[What to do]
Please list each line in the entries that contains the word "overwinning". Case counts, so a line matches only if its capitalization is the same.

[Records provided]
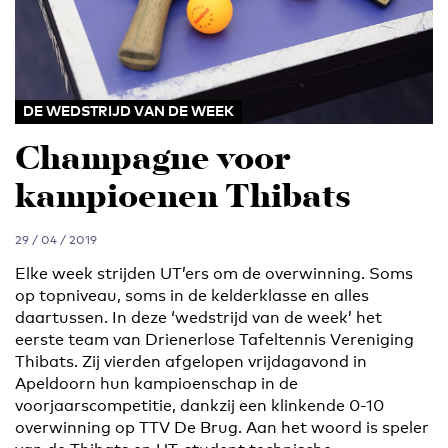
DE WEDSTRIJD VAN DE WEEK
Champagne voor
kampioenen Thibats
29 / 04 / 2019
Elke week strijden UT’ers om de overwinning. Soms
op topniveau, soms in de kelderklasse en alles
daartussen. In deze ‘wedstrijd van de week’ het
eerste team van Drienerlose Tafeltennis Vereniging
Thibats. Zij vierden afgelopen vrijdagavond in
Apeldoorn hun kampioenschap in de
voorjaarscompetitie, dankzij een klinkende 0-10
overwinning op TTV De Brug. Aan het woord is speler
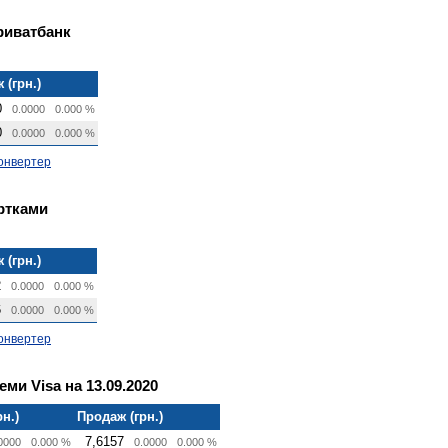
риватбанк
 (грн.)
0
0.0000
0.000 %
0
0.0000
0.000 %
онвертер
артками
 (грн.)
2
0.0000
0.000 %
6
0.0000
0.000 %
онвертер
еми Visa на 13.09.2020
рн.)
Продаж (грн.)
7,6157
0000
0.000 %
0.0000
0.000 %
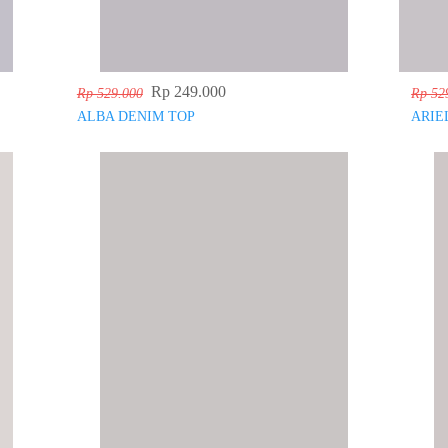
Rp 249.000
Rp 529.000
Rp 52
ALBA DENIM TOP
ARIE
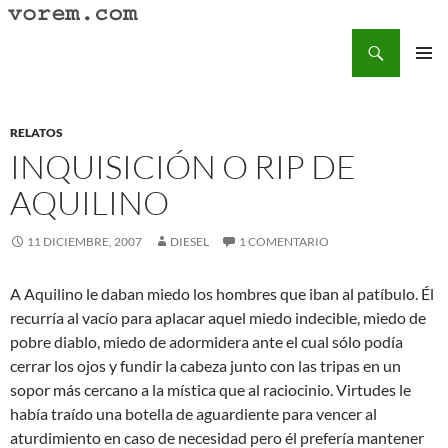
Saltar
al
Buscar
Vorem.com :: poesía, cuentos, relatos
contenido
MENÚ
PRINCI
RELATOS
INQUISICIÓN O RIP DE
AQUILINO
11 DICIEMBRE, 2007
DIESEL
1 COMENTARIO
A Aquilino le daban miedo los hombres que iban al patíbulo. Él
recurría al vacío para aplacar aquel miedo indecible, miedo de
pobre diablo, miedo de adormidera ante el cual sólo podía
cerrar los ojos y fundir la cabeza junto con las tripas en un
sopor más cercano a la mística que al raciocinio. Virtudes le
había traído una botella de aguardiente para vencer al
aturdimiento en caso de necesidad pero él prefería mantener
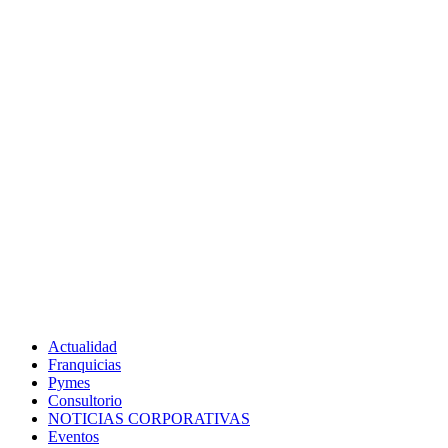
Actualidad
Franquicias
Pymes
Consultorio
NOTICIAS CORPORATIVAS
Eventos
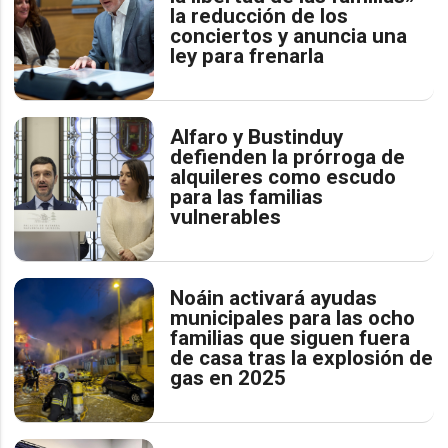
la reducción de los
conciertos y anuncia una
ley para frenarla
Alfaro y Bustinduy
defienden la prórroga de
alquileres como escudo
para las familias
vulnerables
Noáin activará ayudas
municipales para las ocho
familias que siguen fuera
de casa tras la explosión de
gas en 2025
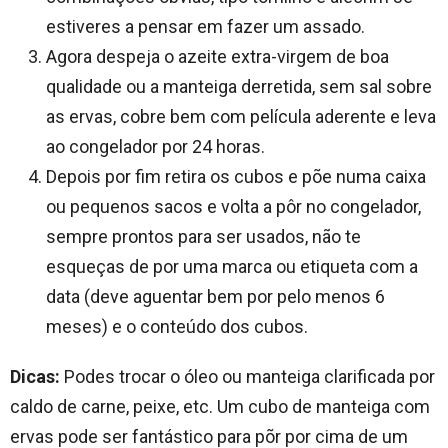
estiveres a pensar em fazer um assado.
Agora despeja o azeite extra-virgem de boa
qualidade ou a manteiga derretida, sem sal sobre
as ervas, cobre bem com película aderente e leva
ao congelador por 24 horas.
Depois por fim retira os cubos e põe numa caixa
ou pequenos sacos e volta a pôr no congelador,
sempre prontos para ser usados, não te
esqueças de por uma marca ou etiqueta com a
data (deve aguentar bem por pelo menos 6
meses) e o conteúdo dos cubos.
Dicas:
Podes trocar o óleo ou manteiga clarificada por
caldo de carne, peixe, etc. Um cubo de manteiga com
ervas pode ser fantástico para põr por cima de um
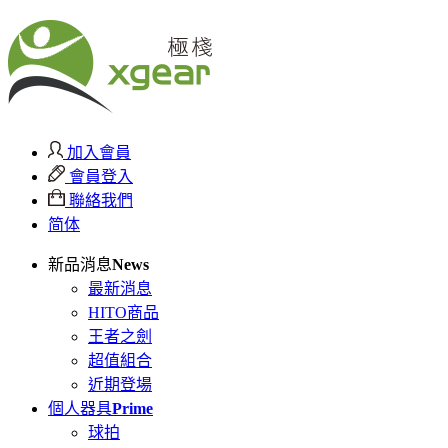
加入會員
會員登入
聯絡我們
简体
新品消息
News
最新消息
HITO商品
王者之劍
超值組合
近期登場
個人器具
Prime
球拍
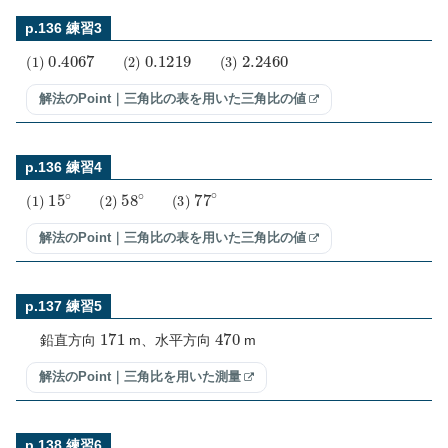
p.136 練習3
(
1
)
0.4067
(
2
)
0.1219
(
3
)
2.2460
解法のPoint｜三角比の表を用いた三角比の値
p.136 練習4
(
1
)
15
∘
(
2
)
58
∘
(
3
)
77
∘
解法のPoint｜三角比の表を用いた三角比の値
p.137 練習5
171
470
鉛直方向
m、水平方向
m
解法のPoint｜三角比を用いた測量
p.138 練習6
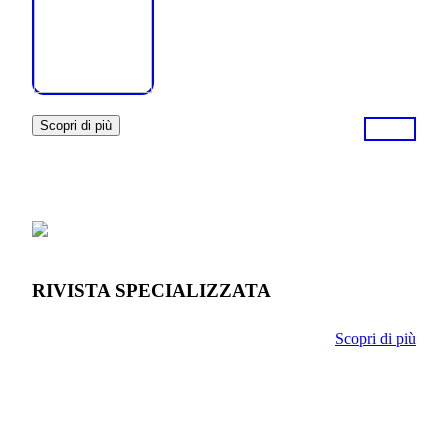
Scopri di più
RIVISTA SPECIALIZZATA
Scopri di più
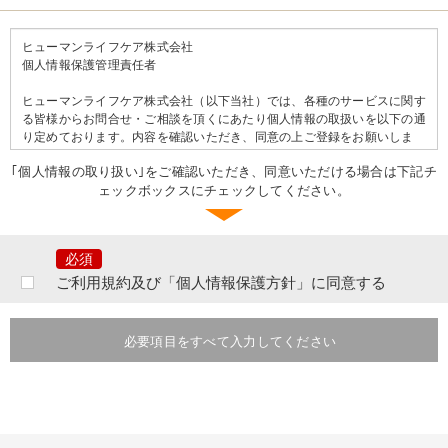
ヒューマンライフケア株式会社
個人情報保護管理責任者
ヒューマンライフケア株式会社（以下当社）では、各種のサービスに関す
る皆様からお問合せ・ご相談を頂くにあたり個人情報の取扱いを以下の通
り定めております。内容を確認いただき、同意の上ご登録をお願いしま
す。
｢個人情報の取り扱い｣をご確認いただき、同意いただける場合は下記チ
ェックボックスにチェックしてください。
＝＝個人情報の取り扱いについて＝＝
ご提出頂きました個人情報は、当社の行う事業に関するサービスの問合せ
及びご相談等に対するご連絡等のために利用致します。
なお、提出いただいた個人情報はご本人の同意なく第三者へ提供すること
はございません。ただし、次のいずれかに該当する場合は提供をすること
ご利用規約及び「個人情報保護方針」に同意する
があります。
あらかじめ、本人に必要事項を明示または通知し、本人の同意を得ている
とき。本人ならびに公衆の生命・健康・財産を脅かす可能性がある場合。
必要項目をすべて入力してください
法令に基づく場合。その他業務遂行上必要な手続きを行う目的において個
人情報の提供を要請された場合には、提供先の個人情報の取り扱いを確認
したうえで、個人情報を提供させていただく場合がございます。その際に
は提供の有無、提供項目等または当社がその事実を知り得た時点で速やか
にご本人に通知いたします。
提出いただいた個人情報は、分析情報として個人を特定できない状態で加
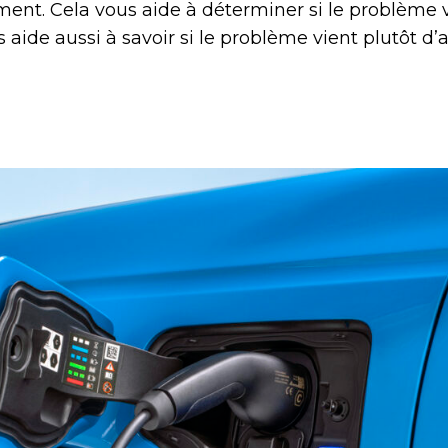
ement. Cela vous aide à déterminer si le problème 
us aide aussi à savoir si le problème vient plutôt d’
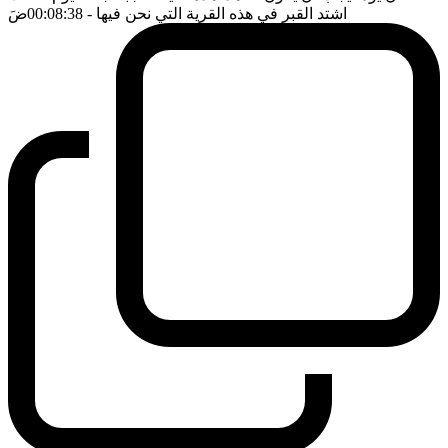
اشتد القبر في هذه القرية التي نحن فيها
- 00:08:38
ضَ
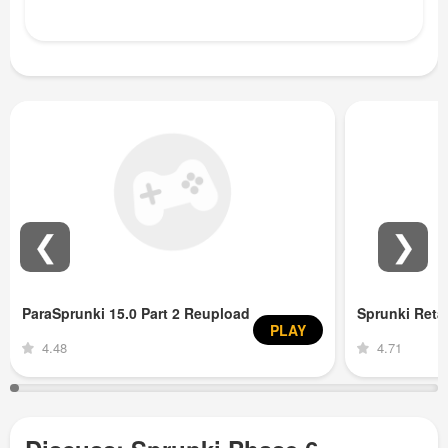
❮
❯
ParaSprunki 15.0 Part 2 Reupload
Sprunki Ret
PLAY
4.48
4.71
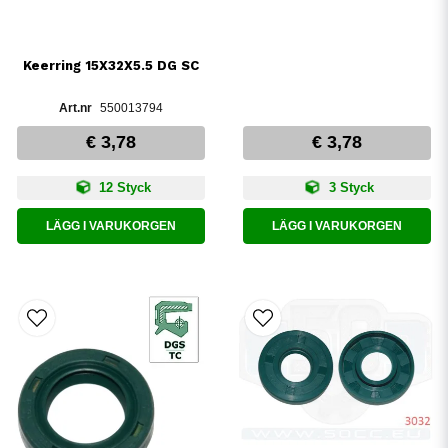
Keerring 15X32X5.5 DG SC
550013794
€ 3,78
€ 3,78
12 Styck
3 Styck
LÄGG I VARUKORGEN
LÄGG I VARUKORGEN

[Response for this exercise]
Elke week strijden UT’ers om de overwinning. Soms
overwinning op TTV De Brug. Aan het woord is speler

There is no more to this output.